There is something else to be worried about pensions. With the government forcing down real interest rates, the returns on pensions will also go down. That is the pot accumulated to retirement will be much less (due to compound interest) and the returns that the annuity will give will be much less.

 

Those pension funds holding bonds will get a one-off boost every time the interest rates go down, but the impact of pension funds having to hold ever-larger quantities of their funds in near zero-return assets will create the following problems.

1) The pension deficits will balloon, just as companies see operating profits plunge with the recession. The government will have to nationalize the pension funds, to save the businesses.

2) Many people will try to put off retirement, just as the workforce is shrinking. The government will have to subsidize people’s pensions

3) Many financial institutions will be unable to meet existing annuity payments (if those funds are affected), so may offload this onto new annuity quotes, or ask the government to bail them out.

 

The general thinking that we should be lowering interest rates to near zero should be re-visited. With plunging house prices, and the prospect of losing their jobs, folks are not going to buy houses, or incur more debt at the moment. You are right, Mr Redwood in saying that we should reverse the VAT reduction early. However, along with a few spending cuts, this may be much too little, too late.

 

I would like to substantiate this view with a quick calculation.

How much will annuity rates be affected if the average return was changed.
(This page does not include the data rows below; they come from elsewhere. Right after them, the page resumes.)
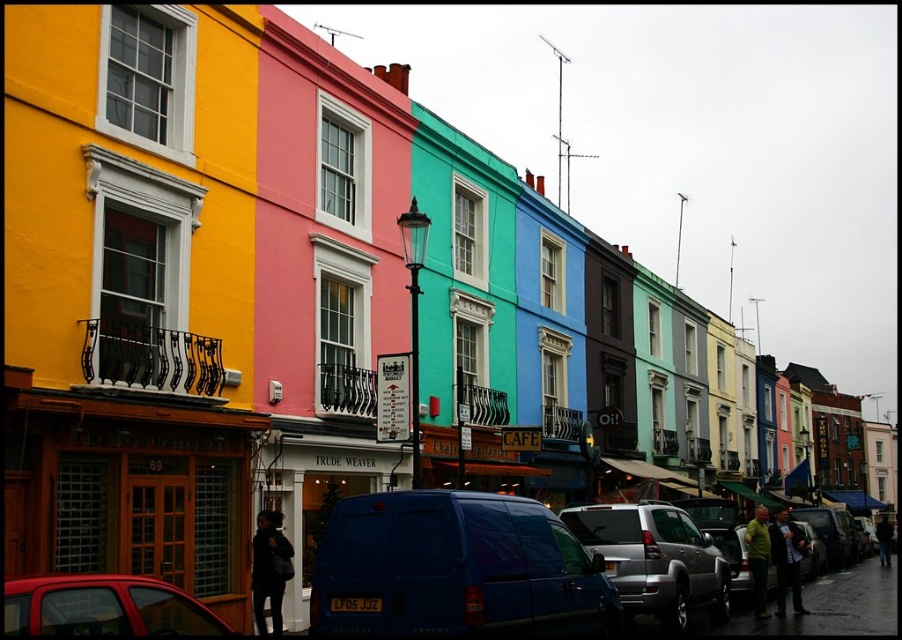
Question: Can you confirm if metallic silver suv at center is bigger than metallic red car at lower left?

Choices:
 (A) no
 (B) yes

Answer: (B)

Question: Estimate the real-world distances between objects in this image. Which object is closer to the metallic red car at lower left?

Choices:
 (A) blue matte van at center
 (B) metallic silver suv at center

Answer: (A)

Question: Which object is farther from the camera taking this photo?

Choices:
 (A) metallic silver suv at center
 (B) metallic red car at lower left
 (C) blue matte van at center

Answer: (A)

Question: Is blue matte van at center above metallic silver suv at center?

Choices:
 (A) yes
 (B) no

Answer: (A)

Question: Does metallic silver suv at center come in front of metallic red car at lower left?

Choices:
 (A) yes
 (B) no

Answer: (B)

Question: Which of the following is the farthest from the observer?

Choices:
 (A) (557, 632)
 (B) (658, 560)
 (C) (145, 595)

Answer: (B)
I did a quick spreadsheet calculation, looking at the annuity rates for a £100,000 lump sum for different rates of return.

 

I came up with this table.

 

    Return % Annuity % Income £
    1% 3.29% 3,287
    2% 3.71% 3,708
    3% 4.16% 4,159
    4% 4.64% 4,637
    5% 5.14% 5,142
    6% 5.67% 5,673
    7% 6.23% 6,226
    8% 6.80% 6,801

 

 

   

     The assumptions are listed below, but the basic point that I want to illustrate is that if the average long-term rate of return diminishes, then so will the average payout from the annuity. (The returns do not decrease as quickly, as an annuity eats up some of the capital each year.) If the weighting of lower-yielding, secure bonds is increased and the yield on the new bonds is decreased, then returns on annuities will decrease alarmingly.
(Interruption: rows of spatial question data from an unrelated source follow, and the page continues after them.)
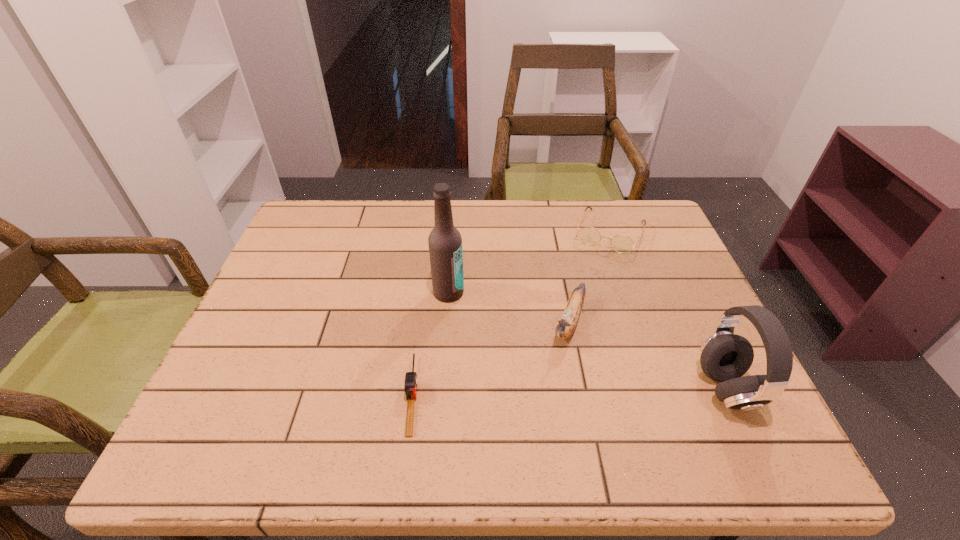
Find the location of a particular element. The height and width of the screenshot is (540, 960). vacant space at the far left corner is located at coordinates (310, 200).

What are the coordinates of `vacant space at the far right corner of the desktop` in the screenshot? It's located at (623, 211).

At what (x,y) coordinates should I click in order to perform the action: click on free space between the shortest object and the third object from left to right. Please return your answer as a coordinate pair (x, y). The image size is (960, 540). Looking at the image, I should click on (491, 359).

The height and width of the screenshot is (540, 960). I want to click on vacant area that lies between the banana and the farthest object, so click(588, 277).

The image size is (960, 540). Find the location of `unoccupied area between the spectacles and the banana`. unoccupied area between the spectacles and the banana is located at coordinates (588, 277).

In order to click on vacant space that is in between the beer bottle and the farthest object in this screenshot , I will do `click(529, 262)`.

The height and width of the screenshot is (540, 960). I want to click on unoccupied area between the shortest object and the spectacles, so click(x=511, y=313).

Where is `vacant space that's between the fourth shortest object and the tallest object`? The height and width of the screenshot is (540, 960). vacant space that's between the fourth shortest object and the tallest object is located at coordinates (588, 341).

What are the coordinates of `free space between the tape measure and the second tallest object` in the screenshot? It's located at (569, 392).

Where is `free area in between the third shortest object and the second object from left to right`? free area in between the third shortest object and the second object from left to right is located at coordinates (508, 307).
In the long-term, if interest rates then go up after a few years of low rates and increasing proportions of bonds to equities, then the value of the pension funds will drop with the fall in bond values. This will more than offset the short-term boost that they got when the interest rates fell.

 

   The old fashioned method of resorting to the printing presses will come none too quick. According to Guido Fawkes the government is already laying the ground for this eventuality.

 

 

The assumptions are

1)     25 year assumed span.

2)     One payment annually and one fixed return at end of the year.

3)     Rate of return is constant.

4)     Income rises by 3% per year.

5)     Management fee of £200 rising by 3% per year.

Her Majesty’s Disloyal Opposition Commit Treason?

Comment just posted in response to this blog, at LabourHome to the idea that Her Majesty’s Loyal Opposition should be accused of treason for talking down the currency.

    To accuse the Tories of treason in talking down sterling would also imply that there comments are heard and taken into consideration. If I were a currency trader, the opinions of an opposition party I would not rate nearly as highly as specialist economists, respected journalists, the Chairman of the Fed, the IMF etc. Further, I would allow for some bias in their views.
    More importantly, I would base my judgements real factors, such as the state of the British financial sector, the current account deficit, or the ability of the government to steer the economy away from the rocks.
Is Peter Kenyon so in awe of the opposition that he believes their comments can be anything more than the splash of a small pebble against a Tsunami?

In brief, it is only a serious act of disloyalty if it has an impact. If nobody takes the oppositions comments seriously in their actions, it will have no impact on the course of sterling or the economy.